Challenges:
1. Answer these questions about the Shopify product sync guide:
(a) Where is the Full Sync And Compare button found?
(b) In what order does AMS try to match products?
(c) What color is the Out of Sync chip on the product detail page?
2. Write the next part of the Shopify product sync guide, starting after its final sentence.

Document segment:
How product sync works, detecting drift on edit, order import, stock push, and keeping your catalog in sync. (Beta)

The Shopify integration is currently in Beta.

How Sync Works

Product sync is a unified tool that handles importing, exporting, and reconciling products between AMS and Shopify. There's no separate "import" or "export" — everything happens in one flow.

Starting a Sync

  1. Go to My Business → Integrations and click the Full Sync And Compare button on the Shopify integration page.
  2. AMS fetches all products from your Shopify store and compares them with your AMS catalog.
  3. Products are automatically matched in three passes: first by linked Shopify ID (from a previous sync), then by SKU, and finally by product name.

The Syncing Information accordion at the top of the review page shows a summary of the comparison results, including match counts and any issues found.

Review and Resolve

After comparison, you'll see a summary:

  • Matched products — found in both AMS and Shopify. Expand each to see variant details, field differences, and new/missing variants.
  • AMS-only products — in AMS but not in Shopify. You can push these to your Shopify store.
  • Shopify-only products — in Shopify but not in AMS. You can import these into AMS.

For matched products with differences, you choose which value to keep for each field. Expand the variant section to see per-variant comparisons.

Applying Changes

Click Apply Changes to commit. AMS processes each product: updating fields, creating new products, importing variants, downloading images, and linking IDs. You can see progress while it runs.

Detecting Drift on Edit

When you edit a product that's linked to Shopify, AMS detects whether you changed any synced fields (name, description, price, status, etc.). If so, the product is marked Out of Sync with a brief toast so you know remediation is needed. Editing a variant on a linked product applies the same check to its parent product. Follow-up edits on an already-out-of-sync product don't re-toast — the chip is already amber, so the notification only fires on the transition.

AMS does not push these changes to Shopify automatically — remediation goes through the full sync review page so you can confirm exactly what gets pushed and resolve any conflicts with Shopify-side changes in one place.

Out of Sync Chip

On the product detail page, an amber Out of Sync chip appears next to the product status whenever a synced field has drifted since the last successful sync. The products list shows a single Sync N Products button in the page header that summarizes how many products are out of sync — clicking it takes you to the sync review page.

Raw records:
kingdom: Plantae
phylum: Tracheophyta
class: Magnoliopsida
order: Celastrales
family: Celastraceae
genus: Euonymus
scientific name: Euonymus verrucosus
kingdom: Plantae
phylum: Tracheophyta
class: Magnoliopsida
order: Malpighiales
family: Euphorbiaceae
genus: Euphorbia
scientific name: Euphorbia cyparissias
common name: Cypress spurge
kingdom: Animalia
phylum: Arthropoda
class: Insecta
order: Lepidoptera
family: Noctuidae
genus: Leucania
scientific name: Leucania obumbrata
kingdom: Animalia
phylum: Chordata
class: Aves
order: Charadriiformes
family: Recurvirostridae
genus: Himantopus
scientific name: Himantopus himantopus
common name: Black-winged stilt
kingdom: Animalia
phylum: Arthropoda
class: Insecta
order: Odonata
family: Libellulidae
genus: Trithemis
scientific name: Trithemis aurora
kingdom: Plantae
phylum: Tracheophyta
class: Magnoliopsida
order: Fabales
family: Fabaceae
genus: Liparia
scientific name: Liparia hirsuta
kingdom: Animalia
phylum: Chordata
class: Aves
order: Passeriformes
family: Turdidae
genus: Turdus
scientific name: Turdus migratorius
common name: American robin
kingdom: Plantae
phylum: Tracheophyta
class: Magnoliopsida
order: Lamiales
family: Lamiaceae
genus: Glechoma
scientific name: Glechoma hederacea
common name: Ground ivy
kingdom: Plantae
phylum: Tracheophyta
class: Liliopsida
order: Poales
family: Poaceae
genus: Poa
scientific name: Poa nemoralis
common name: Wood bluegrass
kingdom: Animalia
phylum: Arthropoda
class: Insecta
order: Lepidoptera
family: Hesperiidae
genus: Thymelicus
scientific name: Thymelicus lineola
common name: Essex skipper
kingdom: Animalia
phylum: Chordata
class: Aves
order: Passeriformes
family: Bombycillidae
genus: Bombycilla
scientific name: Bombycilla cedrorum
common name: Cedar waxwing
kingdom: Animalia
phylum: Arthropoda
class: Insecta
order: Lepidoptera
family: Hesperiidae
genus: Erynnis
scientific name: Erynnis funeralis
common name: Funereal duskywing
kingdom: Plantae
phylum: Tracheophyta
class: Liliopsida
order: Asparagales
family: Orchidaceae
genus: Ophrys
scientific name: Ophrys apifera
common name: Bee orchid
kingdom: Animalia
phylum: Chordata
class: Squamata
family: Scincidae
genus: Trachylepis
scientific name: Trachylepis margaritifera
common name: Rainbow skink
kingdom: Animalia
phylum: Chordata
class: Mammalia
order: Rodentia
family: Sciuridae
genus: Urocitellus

Responses to the exercise:
1.
(a) Under My Business → Integrations, on the Shopify integration page.
(b) First by linked Shopify ID (from a previous sync), then by SKU, and finally by product name.
(c) Amber.

2.
Sync to Shopify Button

On the product detail page, linked products show a Sync to Shopify button in the header. It takes you to the full sync review page where you can compare your entire catalog against Shopify, choose what gets pushed, and resolve conflicts.

Syncing Multiple Products

When products are out of sync, the product list page shows a Sync N Products button. Clicking it takes you to the full sync review page, which compares your entire catalog against Shopify. The out-of-sync products will appear in the matched section where you can review and apply changes.

Variant Sync

Variants are synced as part of their parent product. During sync:

  • Matched variants compare SKU, price, and option values
  • New Shopify variants are imported into AMS
  • New AMS variants are pushed to Shopify
  • Missing variants (previously synced but now gone) are flagged with action choices: Ignore (leave as-is), Archive / Delete (remove from the other side), or Re-create (restore on the missing side)

Editing a variant on a linked product also marks the parent product out of sync, just like editing the product itself.

Conflict Resolution

When a field has different values in AMS and Shopify, you choose which value to keep. Nothing is pre-selected — each conflicting field starts unselected, and you click the value you want to keep. The Apply button stays disabled until you’ve made a choice for every conflict.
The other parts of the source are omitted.